While it would  cover “nondisabled adults ages 21-64” with incomes up to 133% of the federal poverty level ($15,282 for an individual, $31,322 family of four), it also requires a contribution for healthcare costs of up to 5% of annual income as well as establishes a 48-month time limit. A 5% contribution requirement seems excessive for low-income working individuals and families, who are currently struggling  to make ends meet.

Implementing a 48-month time limit for current and new (nondisabled) adult recipients seems very harmful to long-term health outcomes. Diabetes and high blood pressure cannot be cured in 48 months, for example.

With Michigan recently regaining its No. 1 national ranking in the number of people who have lost employer-sponsored coverage, 1.6 million, over the last decade, the time limit is even more troubling. The number of workers ages 18-64 with employer-sponsored coverage fell by 1.23 million, the largest drop in the nation over the last decade.  Jobs with healthcare coverage are harder and harder to find.

What impact would time limits have on infant mortality? Michigan currently ranks 37th. What would happen to a pregnant woman who has exceeded her 48-month time limit? Right Start data demonstrates we have a long way to go to improve maternal and infant health without restrictions such as time limits.

What about the 50,000 direct care workers in nursing homes, assisted living facilities and those who provide home care who are expected to qualify for expanded Medicaid eligibility?

The legislation suggests individuals “may select private health insurance” through the Healthcare Market Place or privately once the 48 months end. However, those with incomes below 100% of the federal poverty level ($11,490 for an individual, $23,550 for family of four), are ineligible for federal subsidies to purchase coverage through the Healthcare Market Place, and no state subsidies are proposed. It is unlikely that community direct care workers with median annual earnings of $12,000 would be able to purchase coverage without subsidies. 

There are many, many other examples of hardworking, low-wage individuals who do not have access to healthcare coverage – child care workers, retail sales, servers in restaurants, employees in small businesses, who would benefit from expanding Medicaid eligibility. They are not expecting a “handout.” They just need a little help.
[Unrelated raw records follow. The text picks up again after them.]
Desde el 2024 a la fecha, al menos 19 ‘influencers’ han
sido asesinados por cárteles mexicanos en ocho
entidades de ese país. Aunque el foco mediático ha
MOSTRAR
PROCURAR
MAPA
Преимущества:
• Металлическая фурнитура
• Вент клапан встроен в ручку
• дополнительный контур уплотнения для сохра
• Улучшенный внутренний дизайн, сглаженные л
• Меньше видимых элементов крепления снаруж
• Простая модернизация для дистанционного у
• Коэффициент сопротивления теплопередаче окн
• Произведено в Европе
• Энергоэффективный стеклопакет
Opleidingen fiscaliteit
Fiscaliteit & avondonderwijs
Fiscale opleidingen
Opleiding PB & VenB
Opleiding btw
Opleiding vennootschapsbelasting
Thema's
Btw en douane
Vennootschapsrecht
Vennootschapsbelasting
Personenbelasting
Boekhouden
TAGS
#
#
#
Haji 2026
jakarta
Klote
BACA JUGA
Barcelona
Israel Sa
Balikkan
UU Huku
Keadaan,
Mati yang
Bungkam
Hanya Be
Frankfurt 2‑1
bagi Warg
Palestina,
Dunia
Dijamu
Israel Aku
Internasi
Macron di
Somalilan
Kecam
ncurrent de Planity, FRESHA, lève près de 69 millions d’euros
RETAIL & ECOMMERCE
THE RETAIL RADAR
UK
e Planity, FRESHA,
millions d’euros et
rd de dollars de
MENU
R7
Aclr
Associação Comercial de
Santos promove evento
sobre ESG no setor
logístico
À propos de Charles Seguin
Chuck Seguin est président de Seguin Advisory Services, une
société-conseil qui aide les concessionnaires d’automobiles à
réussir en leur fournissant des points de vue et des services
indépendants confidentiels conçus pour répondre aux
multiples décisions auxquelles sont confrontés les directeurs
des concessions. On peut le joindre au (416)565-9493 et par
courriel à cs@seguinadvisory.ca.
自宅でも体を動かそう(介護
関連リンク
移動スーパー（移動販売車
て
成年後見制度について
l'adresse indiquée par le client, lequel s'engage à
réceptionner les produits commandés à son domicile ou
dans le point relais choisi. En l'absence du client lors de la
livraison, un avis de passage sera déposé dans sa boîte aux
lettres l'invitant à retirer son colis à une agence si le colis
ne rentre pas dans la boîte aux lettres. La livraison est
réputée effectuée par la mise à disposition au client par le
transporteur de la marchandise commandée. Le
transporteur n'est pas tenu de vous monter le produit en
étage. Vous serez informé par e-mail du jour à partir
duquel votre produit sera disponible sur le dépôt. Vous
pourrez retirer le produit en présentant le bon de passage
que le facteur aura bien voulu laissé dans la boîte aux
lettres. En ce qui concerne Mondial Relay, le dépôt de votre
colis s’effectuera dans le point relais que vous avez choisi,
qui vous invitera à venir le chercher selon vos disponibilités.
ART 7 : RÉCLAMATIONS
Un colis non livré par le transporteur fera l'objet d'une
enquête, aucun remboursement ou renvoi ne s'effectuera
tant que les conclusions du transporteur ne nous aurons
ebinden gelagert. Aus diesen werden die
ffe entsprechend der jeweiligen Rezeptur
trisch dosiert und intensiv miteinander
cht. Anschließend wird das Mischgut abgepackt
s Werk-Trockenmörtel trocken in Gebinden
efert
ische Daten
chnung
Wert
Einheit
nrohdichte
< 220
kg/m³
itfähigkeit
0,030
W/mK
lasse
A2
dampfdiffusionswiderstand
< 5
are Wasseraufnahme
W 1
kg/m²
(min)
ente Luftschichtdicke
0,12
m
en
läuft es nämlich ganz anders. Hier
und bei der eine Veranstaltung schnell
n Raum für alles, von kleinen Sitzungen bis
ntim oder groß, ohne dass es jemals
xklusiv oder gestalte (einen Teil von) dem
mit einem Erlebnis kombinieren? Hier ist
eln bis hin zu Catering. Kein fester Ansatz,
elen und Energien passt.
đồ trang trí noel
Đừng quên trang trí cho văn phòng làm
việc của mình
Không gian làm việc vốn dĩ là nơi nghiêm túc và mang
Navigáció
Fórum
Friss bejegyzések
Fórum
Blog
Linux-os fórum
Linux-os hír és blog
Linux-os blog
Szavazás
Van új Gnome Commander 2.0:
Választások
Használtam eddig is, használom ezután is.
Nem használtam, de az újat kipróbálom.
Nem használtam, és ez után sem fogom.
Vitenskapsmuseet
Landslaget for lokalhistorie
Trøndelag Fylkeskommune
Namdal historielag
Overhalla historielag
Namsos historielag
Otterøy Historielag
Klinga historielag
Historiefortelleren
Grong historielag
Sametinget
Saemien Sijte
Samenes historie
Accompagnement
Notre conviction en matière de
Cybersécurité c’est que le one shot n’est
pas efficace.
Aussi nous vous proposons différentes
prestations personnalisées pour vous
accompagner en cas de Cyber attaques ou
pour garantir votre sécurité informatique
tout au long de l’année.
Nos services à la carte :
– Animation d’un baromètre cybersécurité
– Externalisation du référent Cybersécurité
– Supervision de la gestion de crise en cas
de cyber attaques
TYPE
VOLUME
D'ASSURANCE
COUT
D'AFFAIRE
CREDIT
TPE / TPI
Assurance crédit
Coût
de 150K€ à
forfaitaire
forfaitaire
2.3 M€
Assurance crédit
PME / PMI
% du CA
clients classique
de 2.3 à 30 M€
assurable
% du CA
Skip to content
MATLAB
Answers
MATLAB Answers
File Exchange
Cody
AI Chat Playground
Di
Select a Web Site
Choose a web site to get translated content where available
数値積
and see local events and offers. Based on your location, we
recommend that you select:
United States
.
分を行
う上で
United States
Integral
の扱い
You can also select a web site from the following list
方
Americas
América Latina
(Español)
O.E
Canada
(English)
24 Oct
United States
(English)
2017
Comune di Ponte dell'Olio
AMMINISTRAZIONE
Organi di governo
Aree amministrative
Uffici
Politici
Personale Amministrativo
Business understands it can’t solve healthcare issues alone. Several regional chambers of commerce as well as the Small Business Association of Michigan strongly support the governor’s proposal. They recognize the opportunity and importance of having a healthier workforce for the long run and ending the cost shifting that occurs when there are high numbers of uninsured.

Serious discussion is needed on this legislation to make it work for low-income, hardworking Michiganians. I am constantly reminded that we are all one catastrophic diagnosis away from healthcare insecurity and economic disaster. I concur with the lawmaker who said: “Medicaid is not a way of life.” Rather it is a way to have or to save a life.